A mouse was able to give birth after being transplanted a 3D printed ovary

A recent study published in the journal Nature Communications describes how scientists replaced a mouse’s ovary with a 3D printed one. The ovary belonged to an infertile mouse, and the 3D printed one helped it breed and give birth to two pups. By using the ovarian follicles of the mouse itself, researchers were able to produce the 3D printed replica.

Using 3D printed ovaries to recover the fertility of ovarian cancer patients

Researchers discovered how a bioprosthetic could work like a real ovary for a mouse. The 3D printed version helped the mouse ovulate, breed, give birth to two pups, and then nurse them. Scientists are now optimistic and hope the same technology could be used for humans.

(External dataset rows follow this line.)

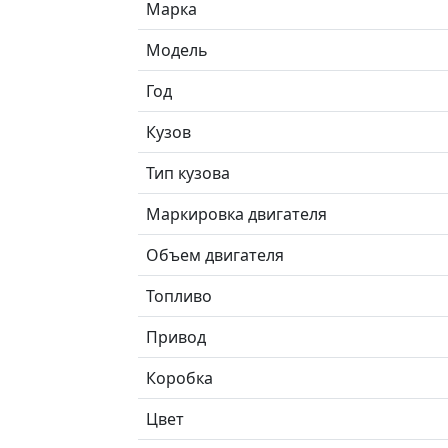
Марка
Модель
Год
Кузов
Тип кузова
Маркировка двигателя
Объем двигателя
Топливо
Привод
Коробка
Цвет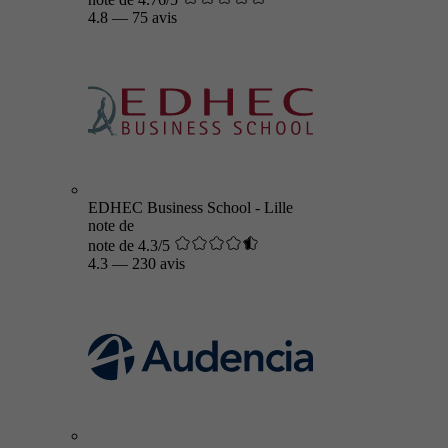
4.8
—
75 avis
EDHEC Business School - Lille
note de
note de 4.3/5
4.3
—
230 avis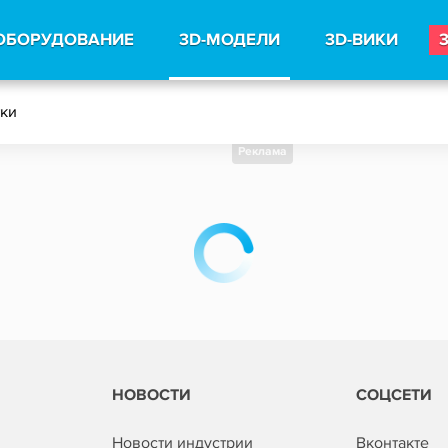
ОБОРУДОВАНИЕ
3D-МОДЕЛИ
3D-ВИКИ
тки
Реклама
НОВОСТИ
СОЦСЕТИ
Новости индустрии
Вконтакте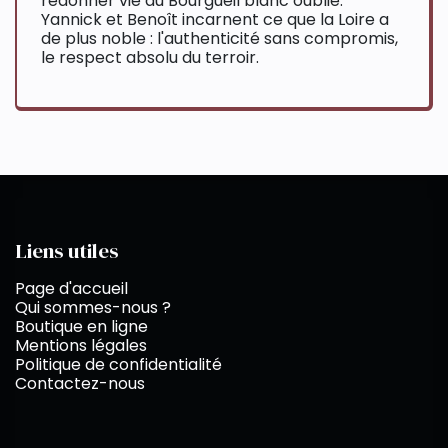
redonner vie au Bourgueil blanc oublié.
Yannick et Benoît incarnent ce que la Loire a
de plus noble : l'authenticité sans compromis,
le respect absolu du terroir.
Liens utiles
Page d'accueil
Qui sommes-nous ?
Boutique en ligne
Mentions légales
Politique de confidentialité
Contactez-nous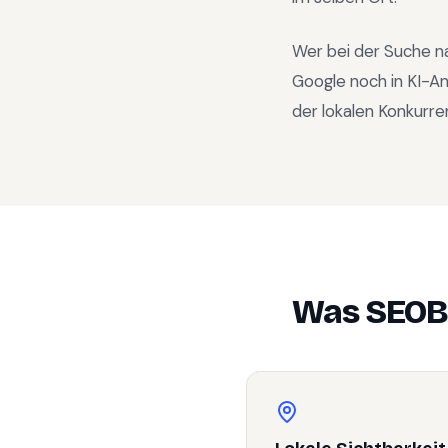
Wer bei der Suche n
Google noch in KI-A
der lokalen Konkurre
Was SEOB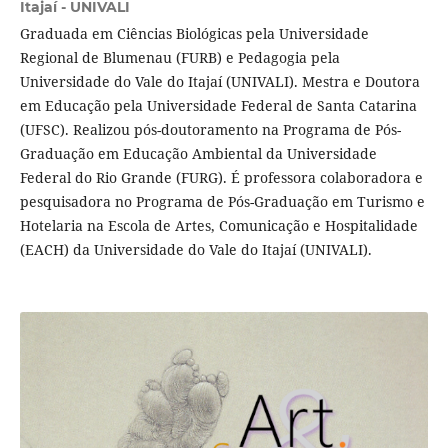
Itajaí - UNIVALI
Graduada em Ciências Biológicas pela Universidade
Regional de Blumenau (FURB) e Pedagogia pela
Universidade do Vale do Itajaí (UNIVALI). Mestra e Doutora
em Educação pela Universidade Federal de Santa Catarina
(UFSC). Realizou pós-doutoramento na Programa de Pós-
Graduação em Educação Ambiental da Universidade
Federal do Rio Grande (FURG). É professora colaboradora e
pesquisadora no Programa de Pós-Graduação em Turismo e
Hotelaria na Escola de Artes, Comunicação e Hospitalidade
(EACH) da Universidade do Vale do Itajaí (UNIVALI).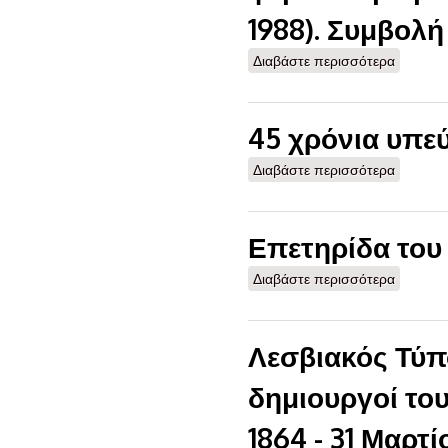
1988). Συμβολ
Διαβάστε περισσότερα
για εφη
εκδόθηκ
αλλού (
μυτιλην
45 χρόνια υπε
Διαβάστε περισσότερα
για 45 
Επετηρίδα του
Διαβάστε περισσότερα
για Επε
Λεσβιακός Τύπο
δημιουργοί το
1864 - 31 Μαρτί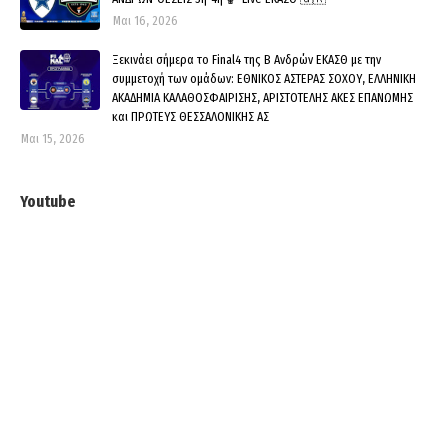
Μαι 16, 2026
Ξεκινάει σήμερα το Final4 της Β Ανδρών ΕΚΑΣΘ με την
συμμετοχή των ομάδων: ΕΘΝΙΚΟΣ ΑΣΤΕΡΑΣ ΣΟΧΟΥ, ΕΛΛΗΝΙΚΗ
ΑΚΑΔΗΜΙΑ ΚΑΛΑΘΟΣΦΑΙΡΙΣΗΣ, ΑΡΙΣΤΟΤΕΛΗΣ ΑΚΕΣ ΕΠΑΝΩΜΗΣ
και ΠΡΩΤΕΥΣ ΘΕΣΣΑΛΟΝΙΚΗΣ ΑΣ
Μαι 15, 2026
Youtube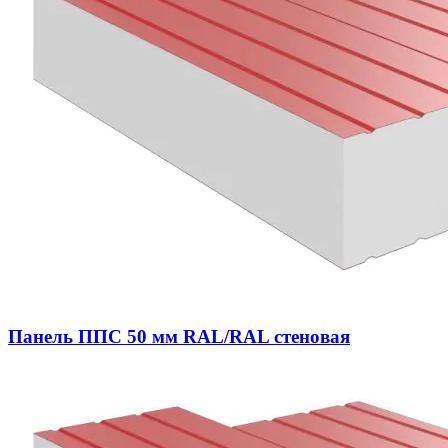
Панель ППС 50 мм RAL/RAL стеновая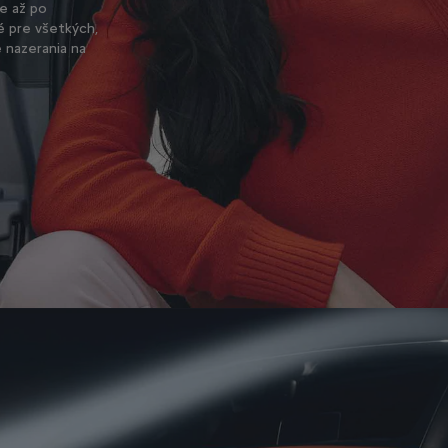
e až po
é pre všetkých,
 nazerania na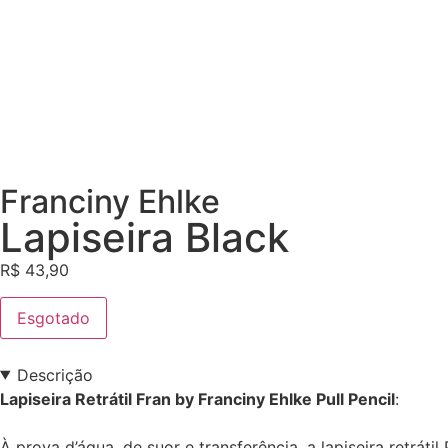
Franciny Ehlke
Lapiseira Black
R$
43,90
Esgotado
Descrição
Lapiseira Retrátil Fran by Franciny Ehlke Pull Pencil
:
À prova d’água, de suor e transferência, a lapiseira retrát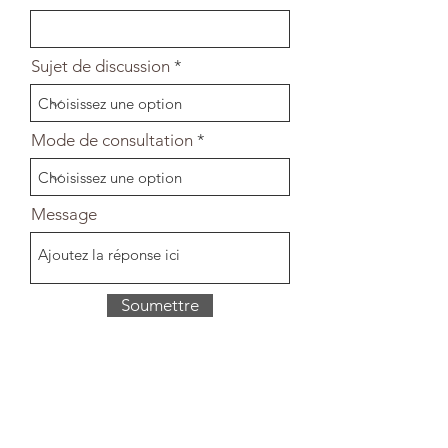
Sujet de discussion
Mode de consultation
Message
Soumettre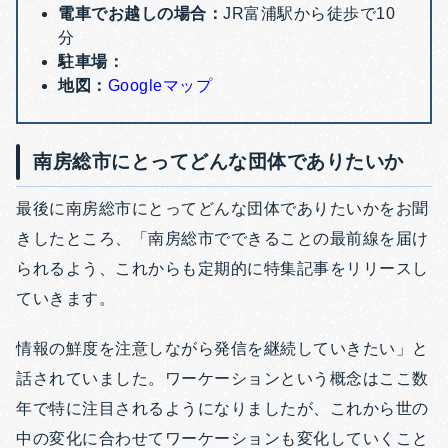
電車でお越しの場合：
JR富浦駅から徒歩で10
分
駐車場：
地図：
Googleマップ
南房総市にとってどんな団体でありたいか
最後に南房総市にとってどんな団体でありたいかをお聞
きしたところ、「南房総市でできることの最前線を届け
られるよう、これからも定期的に特集記事をリリースし
ていきます。
情報の鮮度を注意しながら発信を継続していきたい」と
話されていました。ワーケーションという概念はここ数
年で特に注目されるようになりましたが、これから世の
中の変化に合わせてワーケーションも変化していくこと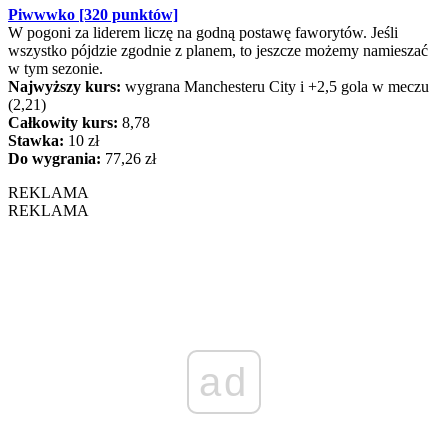
Piwwwko [320 punktów]
W pogoni za liderem liczę na godną postawę faworytów. Jeśli
wszystko pójdzie zgodnie z planem, to jeszcze możemy namieszać
w tym sezonie.
Najwyższy kurs:
wygrana Manchesteru City i +2,5 gola w meczu
(2,21)
Całkowity kurs:
8,78
Stawka:
10 zł
Do wygrania:
77,26 zł
REKLAMA
REKLAMA
ad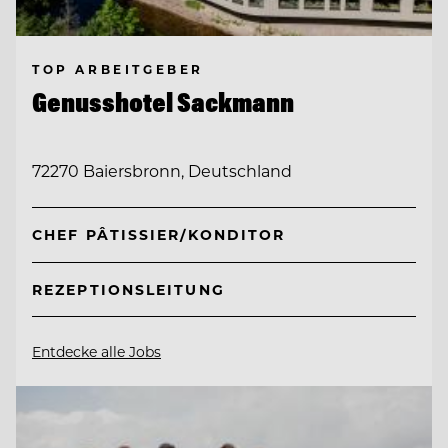
TOP ARBEITGEBER
Genusshotel Sackmann
72270 Baiersbronn, Deutschland
CHEF PÂTISSIER/KONDITOR
REZEPTIONSLEITUNG
Entdecke alle Jobs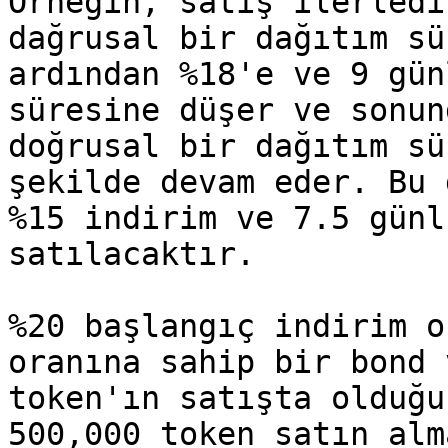
Örneğin, satış ilerledi
dağrusal bir dağıtım sü
ardından %18'e ve 9 gün
süresine düşer ve sonun
doğrusal bir dağıtım sü
şekilde devam eder. Bu 
%15 indirim ve 7.5 günl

This 3D printing technique might be used for cancer patients. If the affected ovary is removed from the patient before the sterilization process, researchers might be able to preserve its tissue and the ovarian follicles, and then use them to 3D print a functional new ovary. Also, this treatment should help other women who remained sterile to restore their fertility.

There are many challenges on the way

However, researchers still have to overcome the challenge of producing a functional human ovary. A mouse ovary is much smaller and somehow easier to produce, yet the process was still difficult. First of all, they had to remove the natural ovaries and sterilize them, then collect the follicles which they attached to the 3D printed material.

Afterwards, they transplanted them into the mouse, waited until blood vessels formed around it, and then the animal regained its fertility, gave birth, and the ovary acted as if it was natural. Therefore, this method works perfectly with mice.

The next step is to make it functional for women, too. Previously, the team conducted by Teresa Woodruff managed to create mini-3D printed models of egg cells, and succeeded to grow immature cells into mature ones.

Before switching to humans, the team wants to grow 3D printed ovaries for pigs, but they are optimistic and think they will be able to apply the technology on women sometime in the next few years.